=== Exercise requirements ===
Each entry below is to be copied verbatim.

=== Supplied material ===
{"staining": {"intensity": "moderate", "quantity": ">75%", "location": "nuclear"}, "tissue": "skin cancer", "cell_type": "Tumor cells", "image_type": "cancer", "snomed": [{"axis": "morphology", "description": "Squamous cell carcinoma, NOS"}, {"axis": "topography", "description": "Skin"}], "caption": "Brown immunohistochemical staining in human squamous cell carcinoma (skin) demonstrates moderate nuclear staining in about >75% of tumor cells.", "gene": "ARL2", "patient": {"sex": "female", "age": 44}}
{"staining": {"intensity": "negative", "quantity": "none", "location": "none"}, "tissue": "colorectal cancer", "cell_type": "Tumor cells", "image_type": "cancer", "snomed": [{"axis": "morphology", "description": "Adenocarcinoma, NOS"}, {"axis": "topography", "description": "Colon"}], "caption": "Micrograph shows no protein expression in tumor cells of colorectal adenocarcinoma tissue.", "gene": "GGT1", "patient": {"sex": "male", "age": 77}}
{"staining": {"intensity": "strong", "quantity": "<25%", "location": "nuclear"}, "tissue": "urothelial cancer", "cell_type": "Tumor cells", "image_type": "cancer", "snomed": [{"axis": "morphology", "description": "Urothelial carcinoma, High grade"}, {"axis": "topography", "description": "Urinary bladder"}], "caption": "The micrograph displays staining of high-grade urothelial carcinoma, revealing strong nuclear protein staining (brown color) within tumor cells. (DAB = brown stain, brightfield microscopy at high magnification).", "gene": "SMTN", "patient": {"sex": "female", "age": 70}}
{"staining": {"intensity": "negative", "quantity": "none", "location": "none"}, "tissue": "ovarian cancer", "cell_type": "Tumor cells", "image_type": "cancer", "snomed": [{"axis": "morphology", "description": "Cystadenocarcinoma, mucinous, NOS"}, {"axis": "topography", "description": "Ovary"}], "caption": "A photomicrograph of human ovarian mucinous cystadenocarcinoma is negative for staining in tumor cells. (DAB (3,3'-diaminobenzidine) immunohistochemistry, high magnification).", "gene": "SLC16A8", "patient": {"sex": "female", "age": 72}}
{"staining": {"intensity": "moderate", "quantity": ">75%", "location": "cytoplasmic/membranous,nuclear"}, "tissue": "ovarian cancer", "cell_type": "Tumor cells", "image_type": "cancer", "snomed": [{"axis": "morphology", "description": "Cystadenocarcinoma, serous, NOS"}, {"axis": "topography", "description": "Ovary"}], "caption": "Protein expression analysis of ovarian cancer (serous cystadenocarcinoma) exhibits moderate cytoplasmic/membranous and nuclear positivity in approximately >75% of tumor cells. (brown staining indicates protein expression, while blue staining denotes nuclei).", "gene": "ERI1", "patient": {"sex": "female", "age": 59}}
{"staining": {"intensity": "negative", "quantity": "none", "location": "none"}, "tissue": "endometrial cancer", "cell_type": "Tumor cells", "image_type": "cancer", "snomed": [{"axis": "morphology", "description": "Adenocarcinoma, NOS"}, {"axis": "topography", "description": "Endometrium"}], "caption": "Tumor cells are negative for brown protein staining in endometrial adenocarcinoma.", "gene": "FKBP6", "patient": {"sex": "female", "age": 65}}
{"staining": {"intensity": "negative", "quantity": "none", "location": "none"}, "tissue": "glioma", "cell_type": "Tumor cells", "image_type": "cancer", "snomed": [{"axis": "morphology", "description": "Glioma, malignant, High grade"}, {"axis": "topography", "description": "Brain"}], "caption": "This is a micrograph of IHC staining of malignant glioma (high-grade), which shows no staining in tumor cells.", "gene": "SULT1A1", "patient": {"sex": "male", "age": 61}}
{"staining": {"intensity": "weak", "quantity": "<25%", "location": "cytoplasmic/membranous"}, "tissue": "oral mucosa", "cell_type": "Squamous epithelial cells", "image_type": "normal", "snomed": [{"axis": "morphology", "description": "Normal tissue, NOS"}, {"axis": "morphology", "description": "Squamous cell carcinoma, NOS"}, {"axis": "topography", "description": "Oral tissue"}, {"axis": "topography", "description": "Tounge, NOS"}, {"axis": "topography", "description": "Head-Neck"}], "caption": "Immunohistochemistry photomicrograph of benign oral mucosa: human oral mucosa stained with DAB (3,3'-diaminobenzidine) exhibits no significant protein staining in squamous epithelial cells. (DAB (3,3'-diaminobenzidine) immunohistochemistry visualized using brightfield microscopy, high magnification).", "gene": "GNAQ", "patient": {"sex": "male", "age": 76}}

=== Written reply ===
{"staining": {"intensity": "moderate", "quantity": ">75%", "location": "nuclear"}, "tissue": "skin cancer", "cell_type": "Tumor cells", "image_type": "cancer", "snomed": [{"axis": "morphology", "description": "Squamous cell carcinoma, NOS"}, {"axis": "topography", "description": "Skin"}], "caption": "Brown immunohistochemical staining in human squamous cell carcinoma (skin) demonstrates moderate nuclear staining in about >75% of tumor cells.", "gene": "ARL2", "patient": {"sex": "female", "age": 44}}
{"staining": {"intensity": "negative", "quantity": "none", "location": "none"}, "tissue": "colorectal cancer", "cell_type": "Tumor cells", "image_type": "cancer", "snomed": [{"axis": "morphology", "description": "Adenocarcinoma, NOS"}, {"axis": "topography", "description": "Colon"}], "caption": "Micrograph shows no protein expression in tumor cells of colorectal adenocarcinoma tissue.", "gene": "GGT1", "patient": {"sex": "male", "age": 77}}
{"staining": {"intensity": "strong", "quantity": "<25%", "location": "nuclear"}, "tissue": "urothelial cancer", "cell_type": "Tumor cells", "image_type": "cancer", "snomed": [{"axis": "morphology", "description": "Urothelial carcinoma, High grade"}, {"axis": "topography", "description": "Urinary bladder"}], "caption": "The micrograph displays staining of high-grade urothelial carcinoma, revealing strong nuclear protein staining (brown color) within tumor cells. (DAB = brown stain, brightfield microscopy at high magnification).", "gene": "SMTN", "patient": {"sex": "female", "age": 70}}
{"staining": {"intensity": "negative", "quantity": "none", "location": "none"}, "tissue": "ovarian cancer", "cell_type": "Tumor cells", "image_type": "cancer", "snomed": [{"axis": "morphology", "description": "Cystadenocarcinoma, mucinous, NOS"}, {"axis": "topography", "description": "Ovary"}], "caption": "A photomicrograph of human ovarian mucinous cystadenocarcinoma is negative for staining in tumor cells. (DAB (3,3'-diaminobenzidine) immunohistochemistry, high magnification).", "gene": "SLC16A8", "patient": {"sex": "female", "age": 72}}
{"staining": {"intensity": "moderate", "quantity": ">75%", "location": "cytoplasmic/membranous,nuclear"}, "tissue": "ovarian cancer", "cell_type": "Tumor cells", "image_type": "cancer", "snomed": [{"axis": "morphology", "description": "Cystadenocarcinoma, serous, NOS"}, {"axis": "topography", "description": "Ovary"}], "caption": "Protein expression analysis of ovarian cancer (serous cystadenocarcinoma) exhibits moderate cytoplasmic/membranous and nuclear positivity in approximately >75% of tumor cells. (brown staining indicates protein expression, while blue staining denotes nuclei).", "gene": "ERI1", "patient": {"sex": "female", "age": 59}}
{"staining": {"intensity": "negative", "quantity": "none", "location": "none"}, "tissue": "endometrial cancer", "cell_type": "Tumor cells", "image_type": "cancer", "snomed": [{"axis": "morphology", "description": "Adenocarcinoma, NOS"}, {"axis": "topography", "description": "Endometrium"}], "caption": "Tumor cells are negative for brown protein staining in endometrial adenocarcinoma.", "gene": "FKBP6", "patient": {"sex": "female", "age": 65}}
{"staining": {"intensity": "negative", "quantity": "none", "location": "none"}, "tissue": "glioma", "cell_type": "Tumor cells", "image_type": "cancer", "snomed": [{"axis": "morphology", "description": "Glioma, malignant, High grade"}, {"axis": "topography", "description": "Brain"}], "caption": "This is a micrograph of IHC staining of malignant glioma (high-grade), which shows no staining in tumor cells.", "gene": "SULT1A1", "patient": {"sex": "male", "age": 61}}
{"staining": {"intensity": "weak", "quantity": "<25%", "location": "cytoplasmic/membranous"}, "tissue": "oral mucosa", "cell_type": "Squamous epithelial cells", "image_type": "normal", "snomed": [{"axis": "morphology", "description": "Normal tissue, NOS"}, {"axis": "morphology", "description": "Squamous cell carcinoma, NOS"}, {"axis": "topography", "description": "Oral tissue"}, {"axis": "topography", "description": "Tounge, NOS"}, {"axis": "topography", "description": "Head-Neck"}], "caption": "Immunohistochemistry photomicrograph of benign oral mucosa: human oral mucosa stained with DAB (3,3'-diaminobenzidine) exhibits no significant protein staining in squamous epithelial cells. (DAB (3,3'-diaminobenzidine) immunohistochemistry visualized using brightfield microscopy, high magnification).", "gene": "GNAQ", "patient": {"sex": "male", "age": 76}}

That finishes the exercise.